• Clare Burgess

The Idea

This site was originally the final product of a two-year long research project, undertaken as part of a scholarship, which evolved into my undergraduate dissertation. When the idea first occurred to me, I wasn’t sure what form it would take, or even what exactly I would be researching. I knew I wanted to focus on women in the French Revolution, because they are so often overlooked.

The French Revolution was perhaps the first-time human rights and equality had been taken seriously, and implemented on any real scale. Most people, when asked, could name Robespierre or Napoleon, even without a background in history – these names are famous (or infamous) the world over.
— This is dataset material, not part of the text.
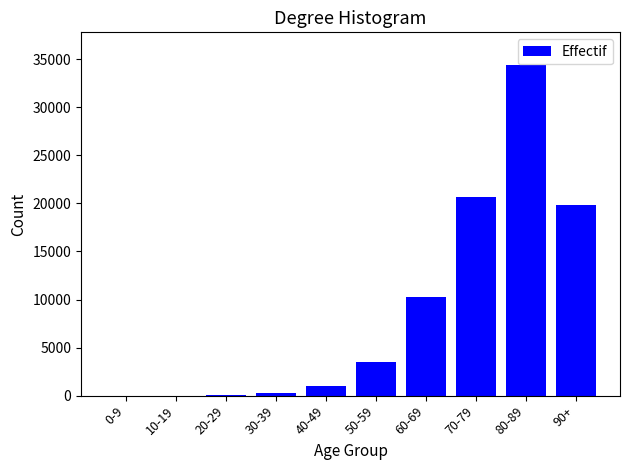

Which has a higher value, 40-49 or 50-59?

50-59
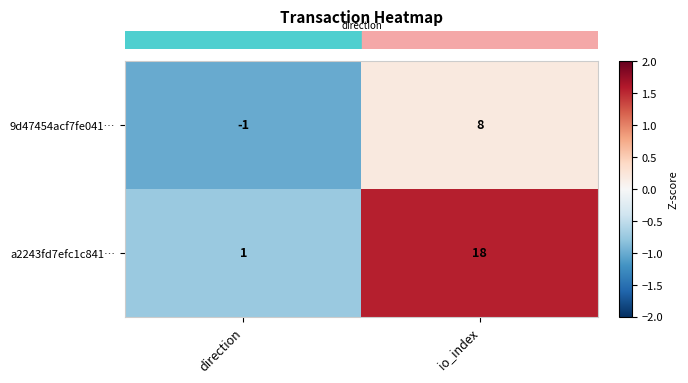

What is the difference between the maximum and minimum values in the 9d47454acf7fe041… series?

9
However, this ground-breaking attempt to create equality was not universal: it discounted women, black people, and Jews, amongst others. Partly as a result of this, the women who were so instrumental to overthrowing the French monarchy and establishing the Republic are usually forgotten. It was my intention, with this project, to reinstate the memories of some of the truly incredible women involved in the Revolution. I could have written about hundreds of women, pro- and anti-revolutionary, rich and poor, named and anonymous, but in the end, I decided to focus on just four. These four women are intended to be a symbol, a reminder, of the hundreds and thousands of others whose stories are brushed aside in favour of men’s.

The four women I chose vary greatly: some were rich, well-educated, even nobles by birth or marriage; some were poor, ill-educated, ordinary working women. This was a conscious decision to represent a broad spectrum of the women who supported the Revolution. They were all revolutionary, as opposed to counterrevolutionary, although the extent to which they supported the revolution does differ. All four women have been chosen because they themselves were important, not because of their relationships with important men (as is so often the case). These are not so-and-so’s wife, or such-a-person’s sister, they are activists and campaigners with personal ambitions, struggles and triumphs. They were also chosen because of their stance on women’s rights: almost invariably, these women fought for their rights, and the rights of their sex.

My aim was to present the lives and stories of these women, and to put them in the wider context of the time in which they lived, and by doing so to remind the world that revolutions do not happen without women, and the most iconic and well-known revolution was not different.